RBI Makes Much Awaited Move; Cuts Repo Rate By 25 bps

DSIJ Intelligence / 29 Jan 2013

The Reserve Bank of India (RBI), today, in its Third Quarter Review of Monetary Policy 2012-2013, slashed the much awaited repo rate by 25 basis points to 7.75% and accordingly the reverse repo also now stands at 6.75% which is lower by 25 basis points.
The Reserve Bank of India (RBI), today, in its Third Quarter Review of Monetary Policy 2012-2013, slashed the much awaited repo rate by 25 basis points to 7.75% and accordingly the reverse repo also now stands at 6.75% which is lower by 25 basis points. Further, other key policy rates like Marginal Standing Facility (MSF) rate and Base rate both stand at 8.75% down by 25 basis points.

All the above would be applicable from immediate effective. We, at Dalal Street Investment Journal (DSIJ), had also expected a 25 basis points of repo cut (one can refer to our earlier Mindshare article Titled ‘DSIJ Expects 25 Basis Points Repo Rate Cut’).

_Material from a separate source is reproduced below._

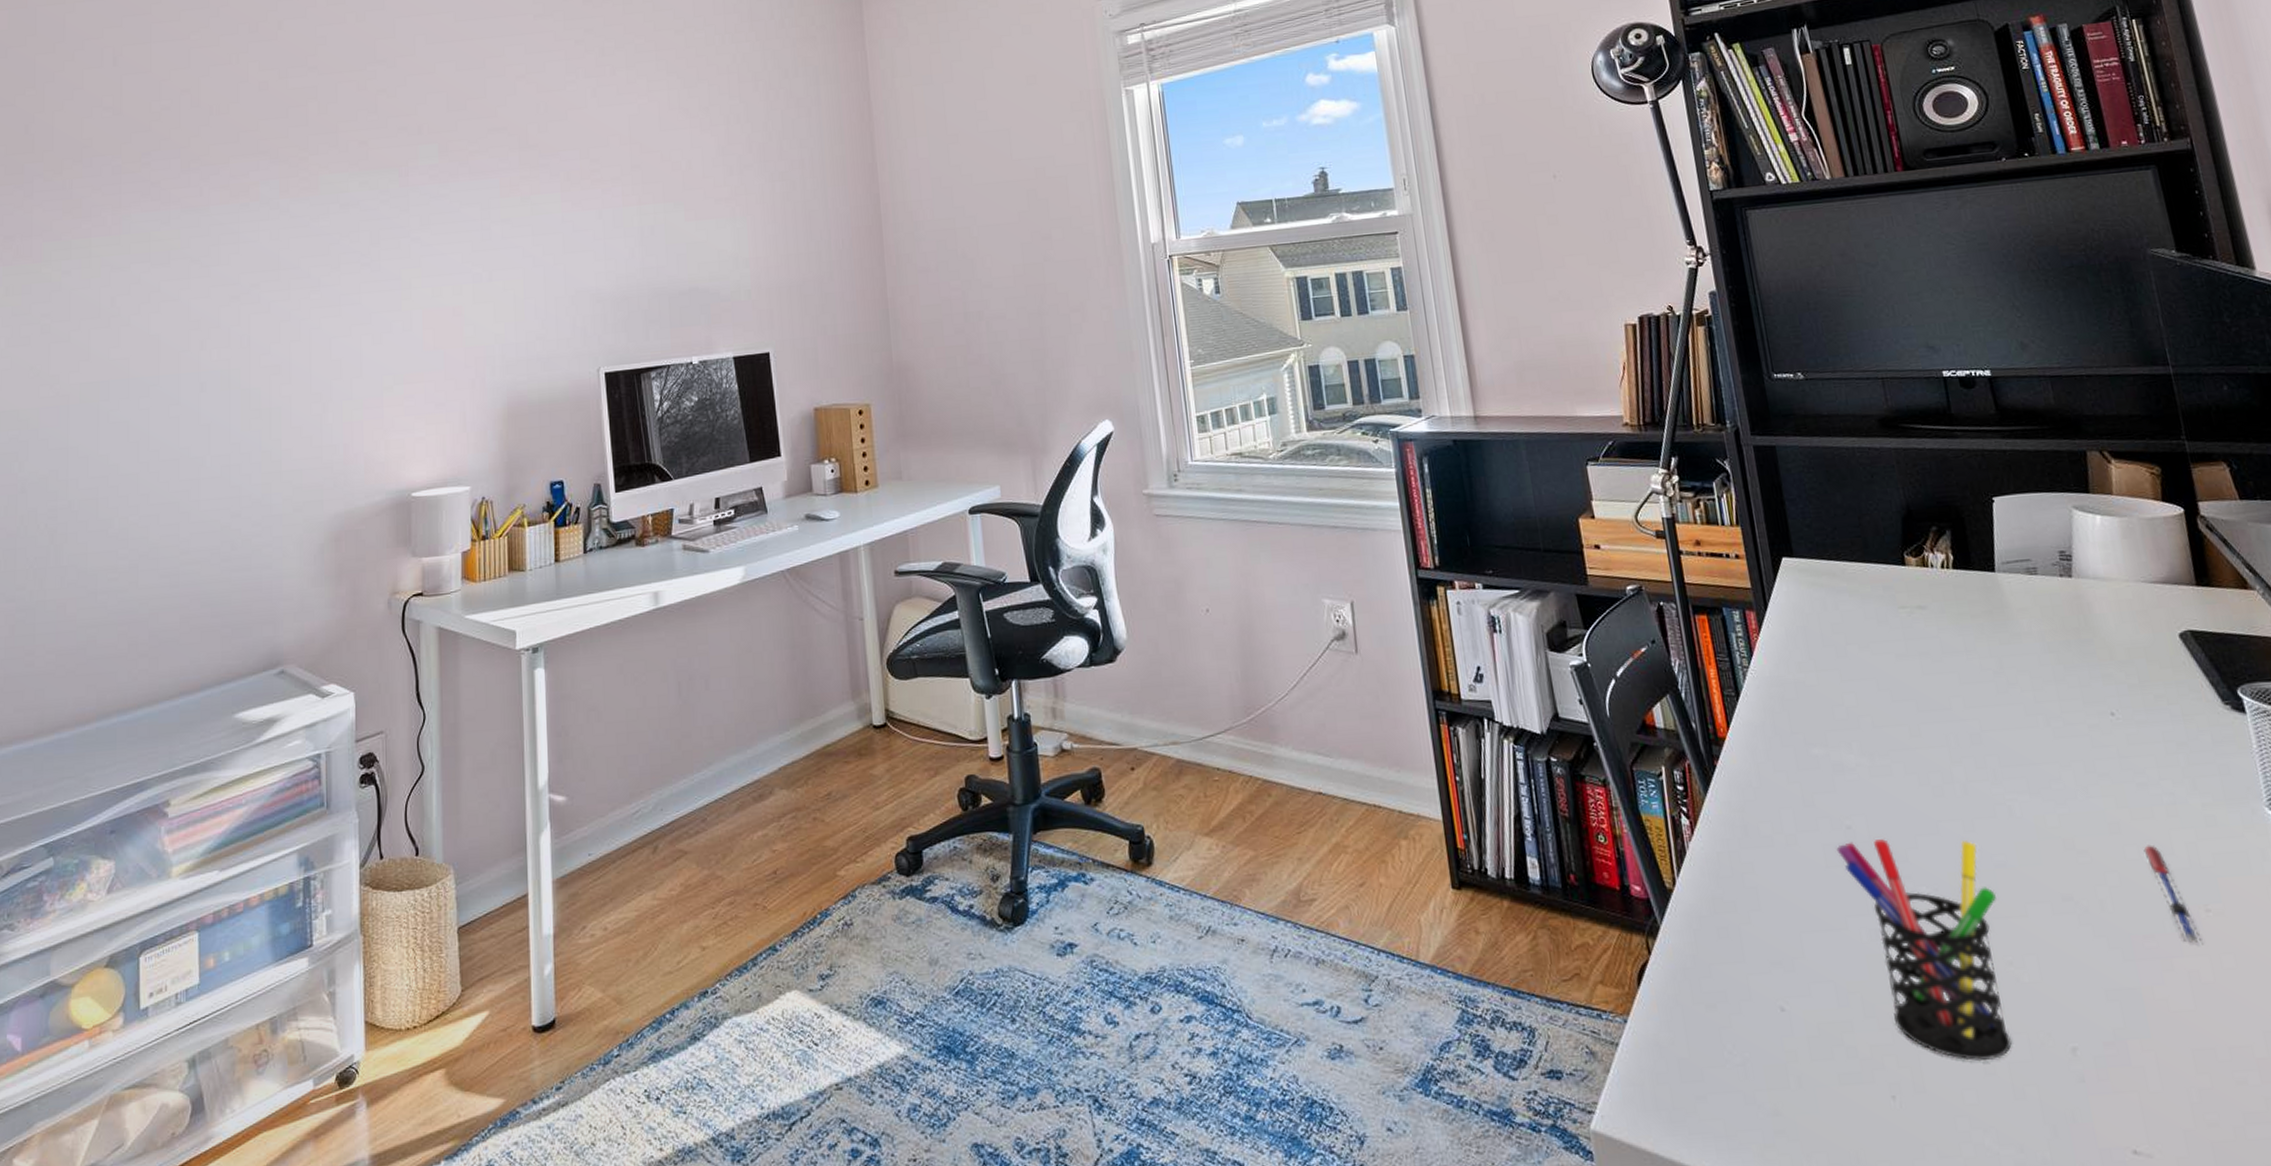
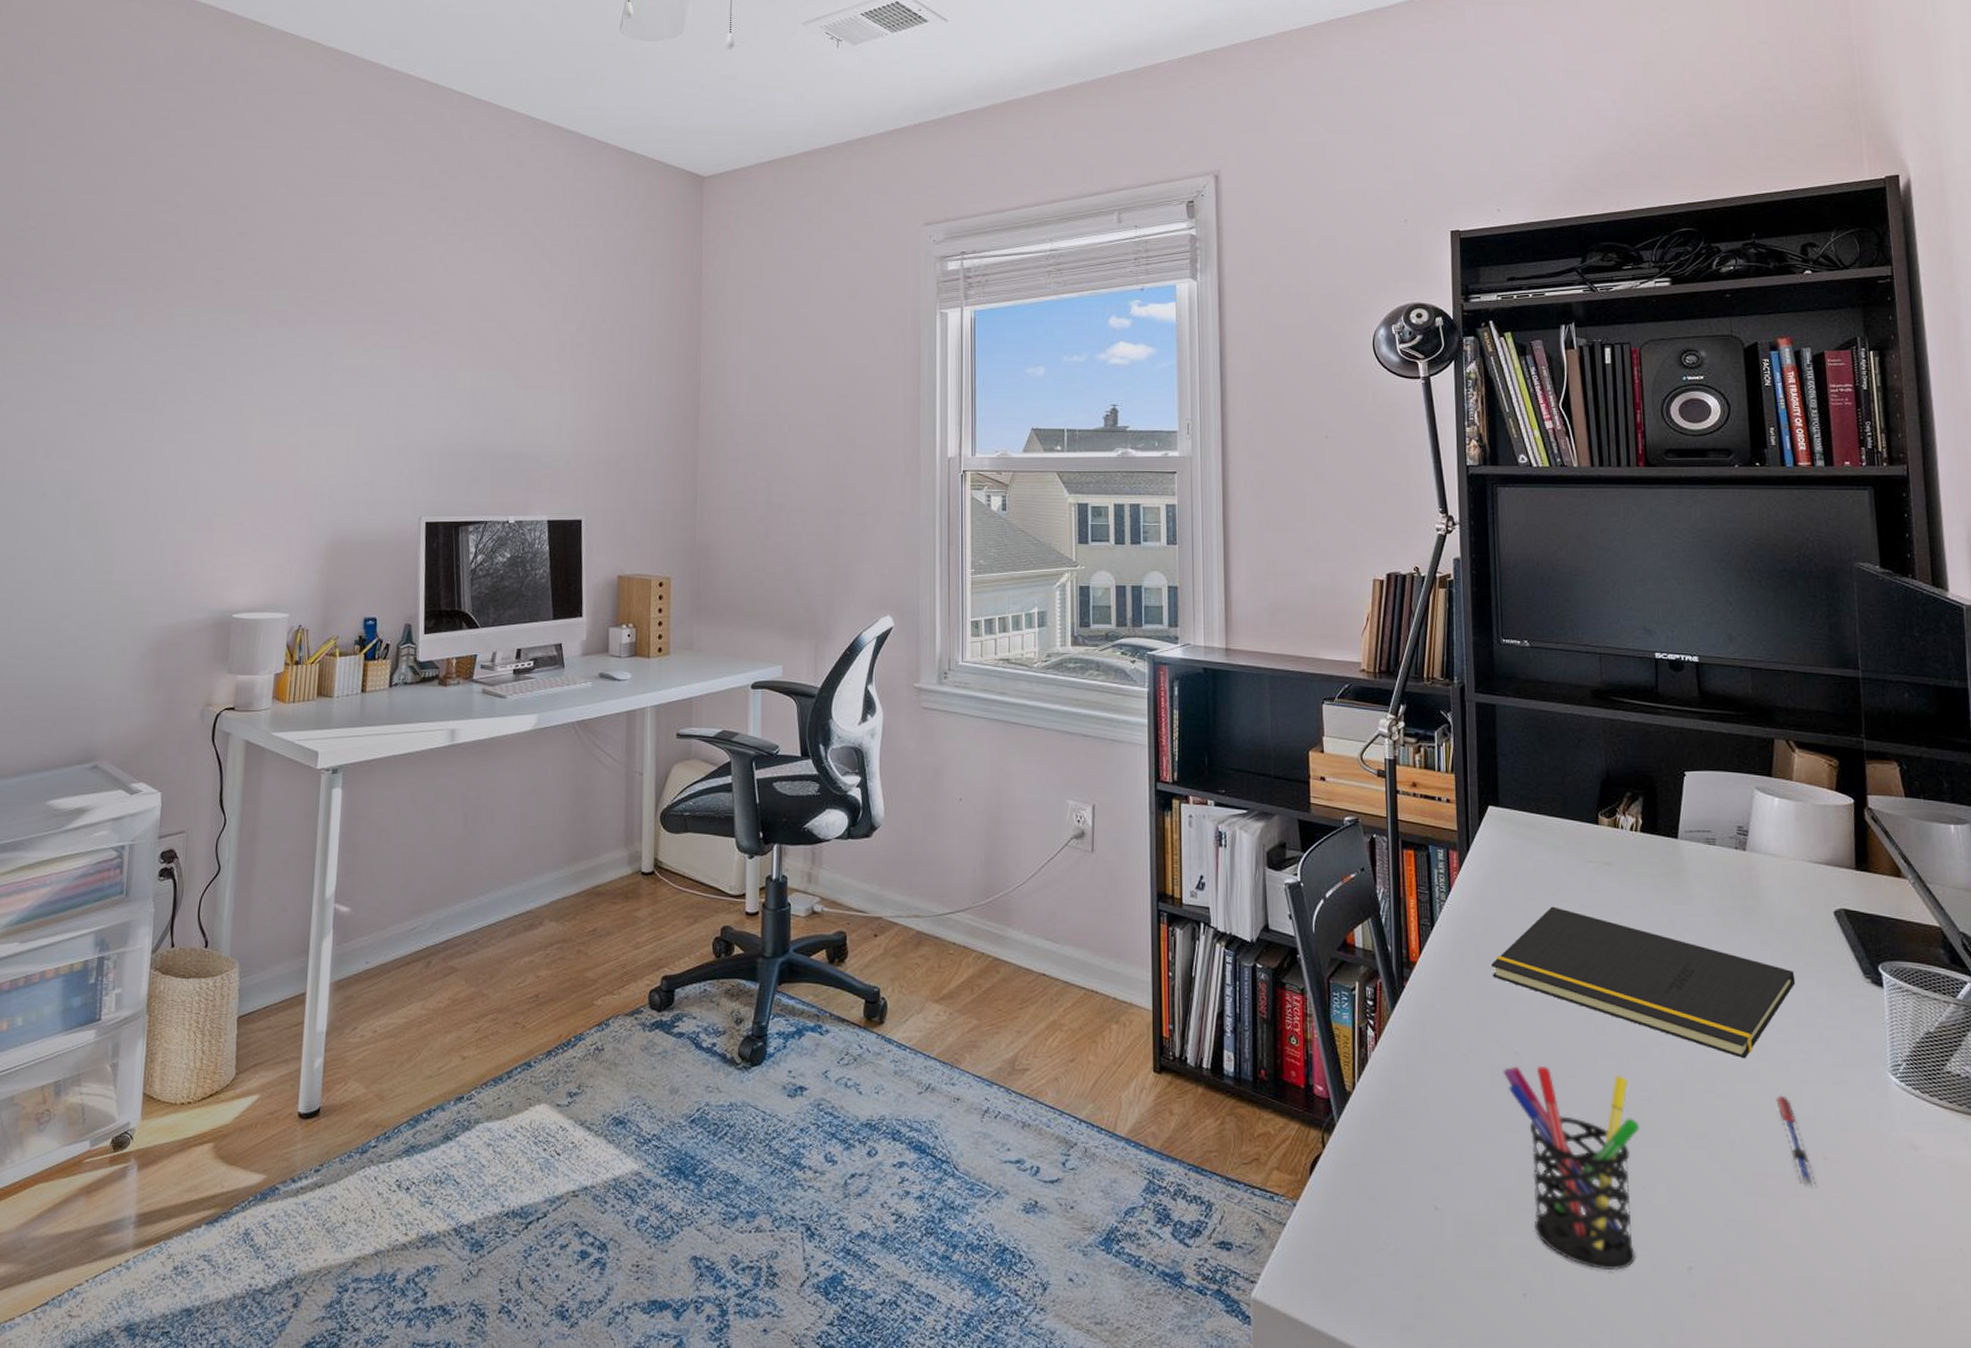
notepad: none [1808,660,2148,809] -> present [1491,906,1796,1059]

The RBI Governor, D Subbarao lived upto his reputation of surprising the streets, as he slashed the Cash Reserve Ratio (CRR) by 25 basis points to 4% which would be effective from the fortnight beginning Feb 9, 2013. The reduction in CRR would infuse around Rs 18000 crore into the system.

More importantly, the apex body revised the GDP growth downwards by 30 basis points to 5.5% for FY13 and expects inflation to soften in the coming days, revising WPI Inflation target downwards by 70 basis points to 6.8% for March 2013. 

The following are some of the key policy highlights extracted from the RBI Third Quarter Review of Monetary Policy 2012-2013:
  • The series of policy measures announced by the Government has boosted market sentiment; although investment   outlook is still lackluster, particularly in terms of demand for new projects. Consumption demand too is slowing.
  • According to the report, analysis of the early results of corporate performance in Q3 indicates that both sales and expenditure growth moderated while profit margins remained broadly unchanged.
  • Forecast for Deposit growth (M3) for the FY13 is revised, lowered by 100 basis points to 13% while advances growth is unchanged at 16% for the banks.
  • It is critical that even as the monetary policy stance shifts further towards mitigating growth risks, the objective of containing inflation and anchoring inflation expectations is not de-emphasised.
  • The policy stance intends to provide an appropriate interest rate environment to support growth as inflation risks moderate; contain inflation and anchor inflationary expectations; and lastly continue to manage liquidity to ensure adequate flow of credit to the productive sectors of the economy.
On the Guidance front, Subbarao said that, “there is an increasing likelihood of inflation remaining range bound around current levels going into 2013-14. This provides space, albeit limited, for monetary policy to give greater emphasis to growth risks.” The above policy guidance will, however, be conditioned by the evolving growth inflation dynamic and the management of risks from twin deficits.

We believe that banks would reduce their deposits and lending rates, however, in a gradual manner, over the period of time and according to their asset –liability miss-match. 

Overall, it was a much awaited relief from the market point of view. However we are little skeptical on the inflation guidance of 6.8% for March 2013 (against 7.2 for the month of Dec 2012), which we believe could be missed considering the fact that the railway fare hike, fuel deregulation (which includes petrol, diesel, LPG price hikes) and higher food prices would continue to fuel inflation. And if the same goes than we may again see a “status quo” in the next Mid Quarter review of the monetary meet, which is scheduled for March 19, 2013.